Ich gebe mich nicht auf und das macht mich zu einer guten bzw. okayen Mutter
Generell mag ich die Formulierung von Nora Imlau, dass es gut ist, „okay“ zu sein. Ich halte mich nicht für die perfekte Mutter. Aber für eine gute Mutter. Unseren Kindern geht es gut. Sie sind umsorgt und geliebt und meistens glücklich. Frust erleben sie. Wichtig finde ich trotzdem auch, dass sie sehen, dass ich ein Mensch mit Bedürfnissen bin. Ich bin keine Androidin, die nur funktioniert. Natürlich verhalte ich mich auch mal falsch, bin unfair oder ruppig. Dann entschuldige ich mich bei ihnen.
Ich weigere mich aber, mich selbst und meine Bedürfnisse aufzugeben. Manchmal frage ich mich, ob das andere triggert. Denn grade von Müttern ernte ich dafür auch Aggression. Da kommt dann der Vorwurf, ich stellte meine Bedürfnisse über die der Kinder. Nein, ich wäge ab.
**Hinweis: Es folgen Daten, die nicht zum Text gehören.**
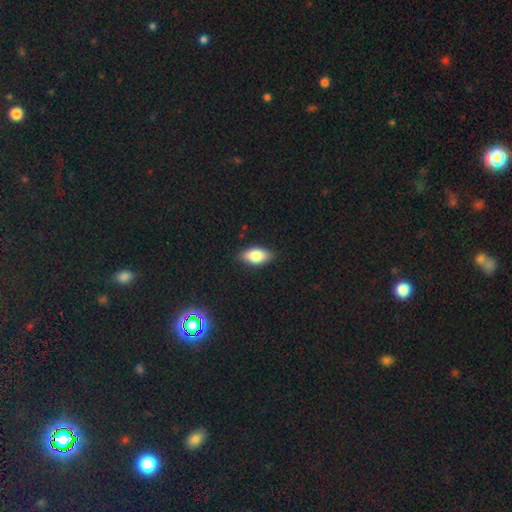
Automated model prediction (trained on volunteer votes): Smooth or featured: smooth — 83% (featured or disk — 10%)
How rounded: in between — 91% (cigar-shaped — 5%)
Merging: none — 86% (minor disturbance — 11%)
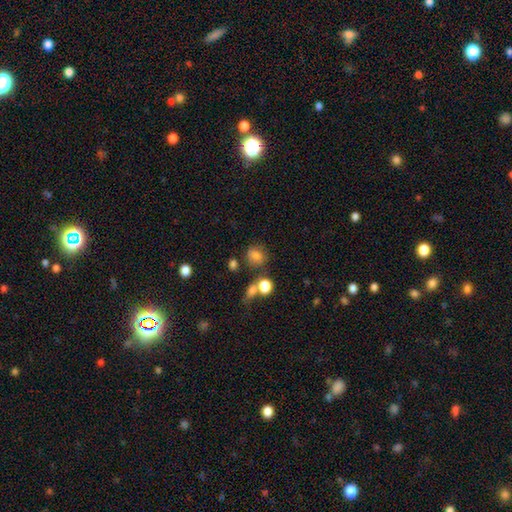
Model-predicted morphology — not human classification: Smooth or featured? Predicted: smooth (p=0.77). How rounded? Predicted: round (p=0.70). Merging? Predicted: none (p=0.68).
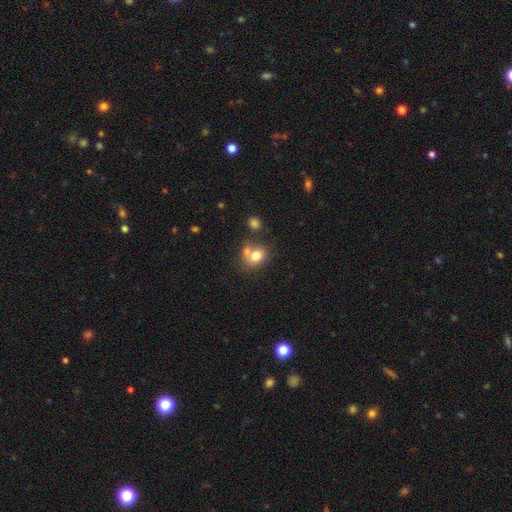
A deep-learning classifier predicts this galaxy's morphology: smooth 76%, featured or disk 13%, star or artifact 11%. Down the decision tree: how rounded — round (57%); merging — none (44%).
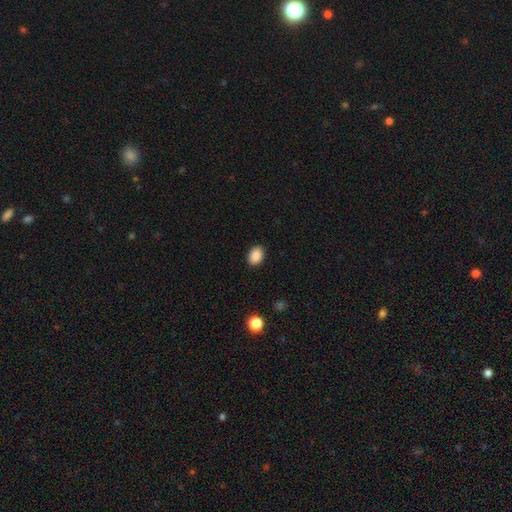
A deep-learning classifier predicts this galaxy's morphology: A smooth galaxy with no disk features (89%) that is in between round and cigar-shaped (74%). Merging: none (89%).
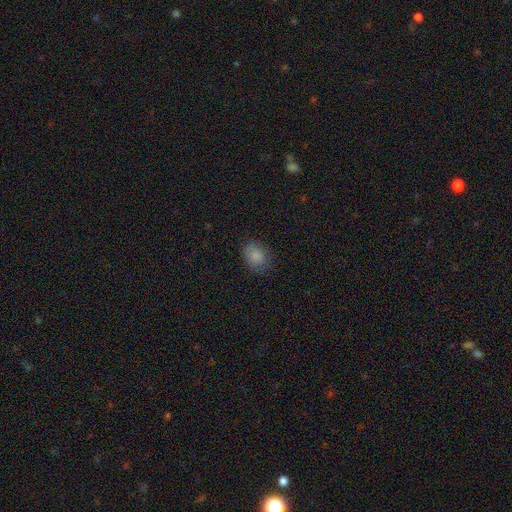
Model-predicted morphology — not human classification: A smooth galaxy with no disk features (84%) that is round (52%). Merging: none (80%).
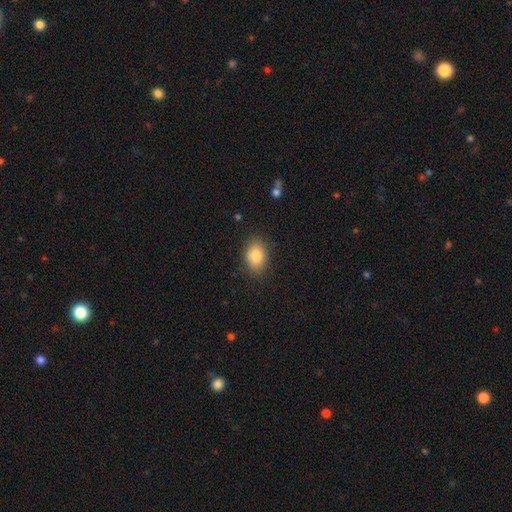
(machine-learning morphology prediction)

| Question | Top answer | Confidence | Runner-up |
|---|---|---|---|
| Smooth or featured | smooth | 84% | star or artifact (8%) |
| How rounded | in between | 77% | round (22%) |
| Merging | none | 84% | minor disturbance (12%) |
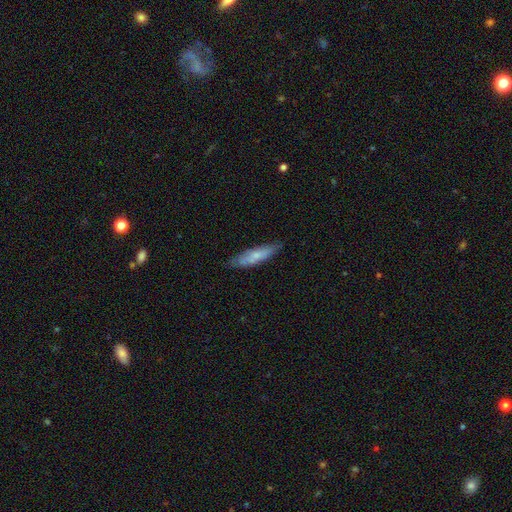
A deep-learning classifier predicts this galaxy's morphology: This is likely a smooth galaxy (63%). How rounded: likely cigar-shaped (72%). Merging: likely none (75%).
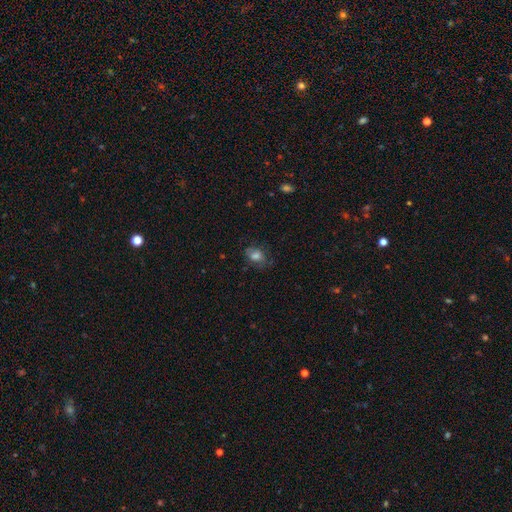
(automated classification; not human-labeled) Smooth or featured: smooth — 65% (featured or disk — 23%)
How rounded: in between — 72% (round — 26%)
Merging: none — 62% (minor disturbance — 24%)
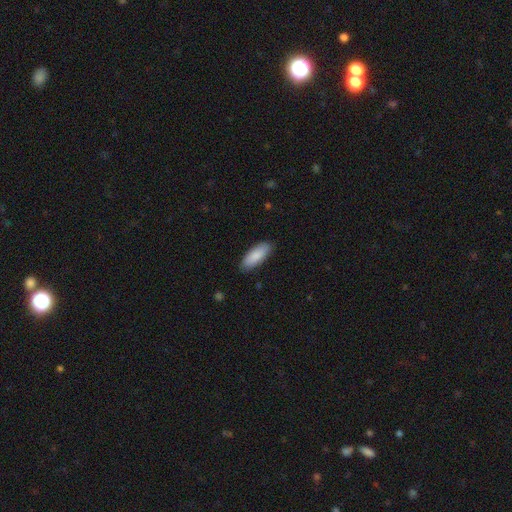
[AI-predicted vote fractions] A smooth galaxy with no disk features (88%) that is in between round and cigar-shaped (72%). Merging: none (87%).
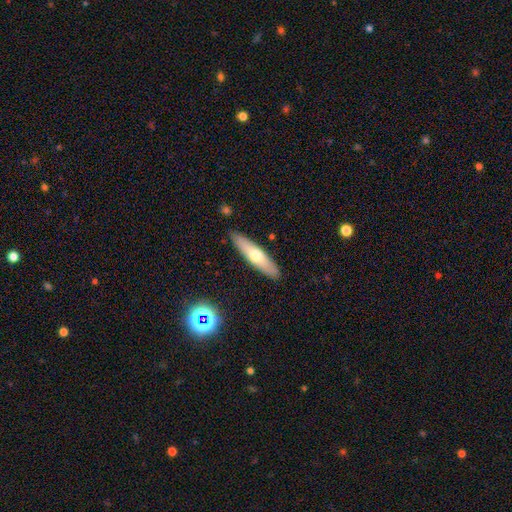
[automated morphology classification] smooth-or-featured: smooth: 54% | featured or disk: 39% | star or artifact: 6%
  how-rounded: cigar-shaped: 78% | in between: 21% | round: 2%
  merging: none: 89% | minor disturbance: 8% | major disturbance: 2% | merger: 1%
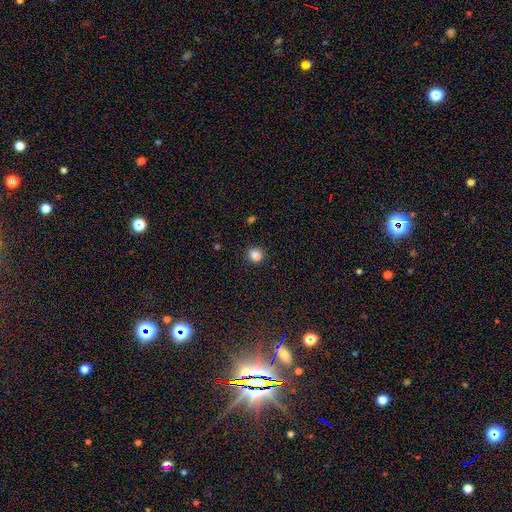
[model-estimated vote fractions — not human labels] Overall: smooth (85%). How rounded: round (63%; in between 36%). Merging: none (84%).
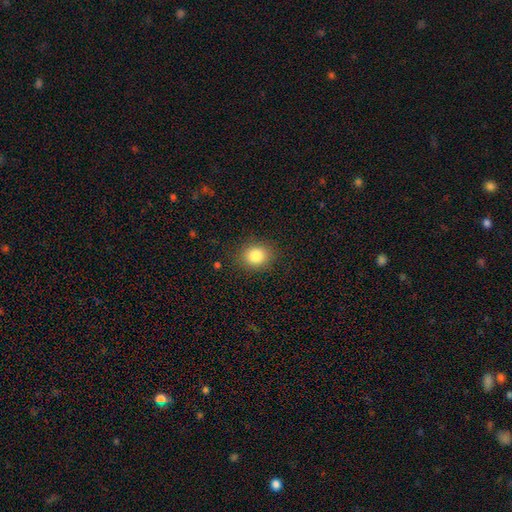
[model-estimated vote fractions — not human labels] A smooth galaxy with no disk features (83%) that is round (70%). Merging: none (87%).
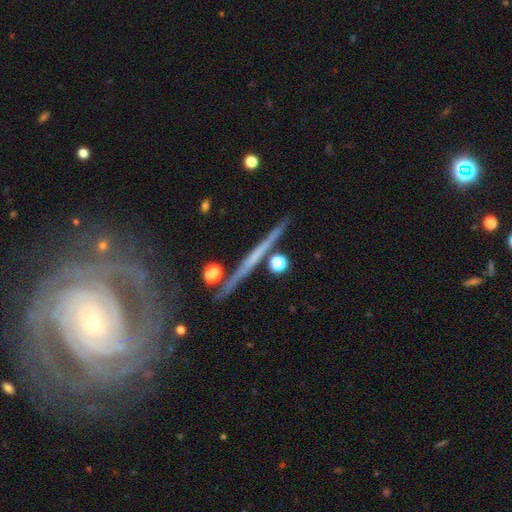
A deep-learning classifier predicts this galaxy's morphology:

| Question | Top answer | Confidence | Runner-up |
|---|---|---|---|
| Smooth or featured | featured or disk | 71% | smooth (21%) |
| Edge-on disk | yes | 94% | no (6%) |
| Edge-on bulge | none | 64% | rounded (27%) |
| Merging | none | 83% | minor disturbance (9%) |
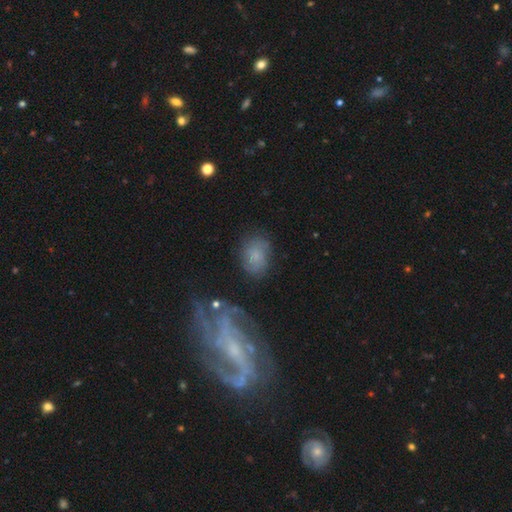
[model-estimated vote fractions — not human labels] smooth_or_featured: smooth (p=0.60) [alt: featured or disk p=0.29]
how_rounded: in between (p=0.68) [alt: round p=0.31]
merging: none (p=0.68) [alt: minor disturbance p=0.18]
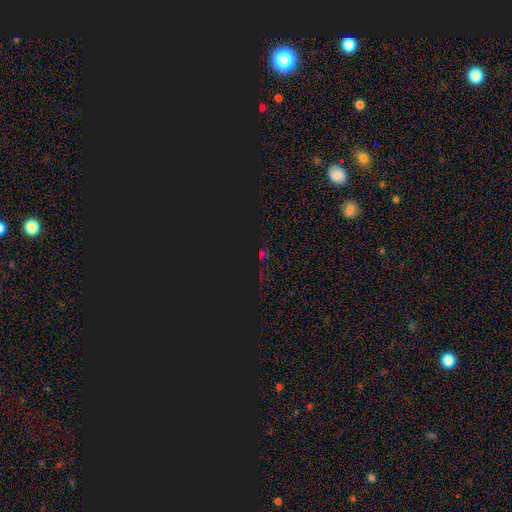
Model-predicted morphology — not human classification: A star or artifact, not a galaxy (77%).

Vote fractions:
- Smooth or featured? star or artifact: 77% / smooth: 15% / featured or disk: 8%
Bedürfnisse abwägen = schlechte Mutter
Wir sind 5 Personen mit ganz unterschiedlichen Bedürfnissen. Es können nicht immer alle Bedürfnisse sofort und voll erfüllt werden. Das ist ein ständiges Abwägen und sicher entscheiden wir da auch mal falsch. Aber für mich zählen auch meine Bedürfnisse. Ich brauche Auszeiten, einfach mal nur an mich denken. Denn ich will meinen Kindern auch nicht vorleben, dass man eigene Bedürfnisse, also sich, komplett aufgibt, wenn man Kinder hat.
Es geht eben auch darum, ein Vorbild zu sein, dass Mütter und generell Frauen Rechte haben und auf sich achten müssen. Die Kinder sehen ein Miteinander und gegenseitigen Respekt und dass man Bedürfnisse abwägt, wir alle miteinander, nicht gegeneinander.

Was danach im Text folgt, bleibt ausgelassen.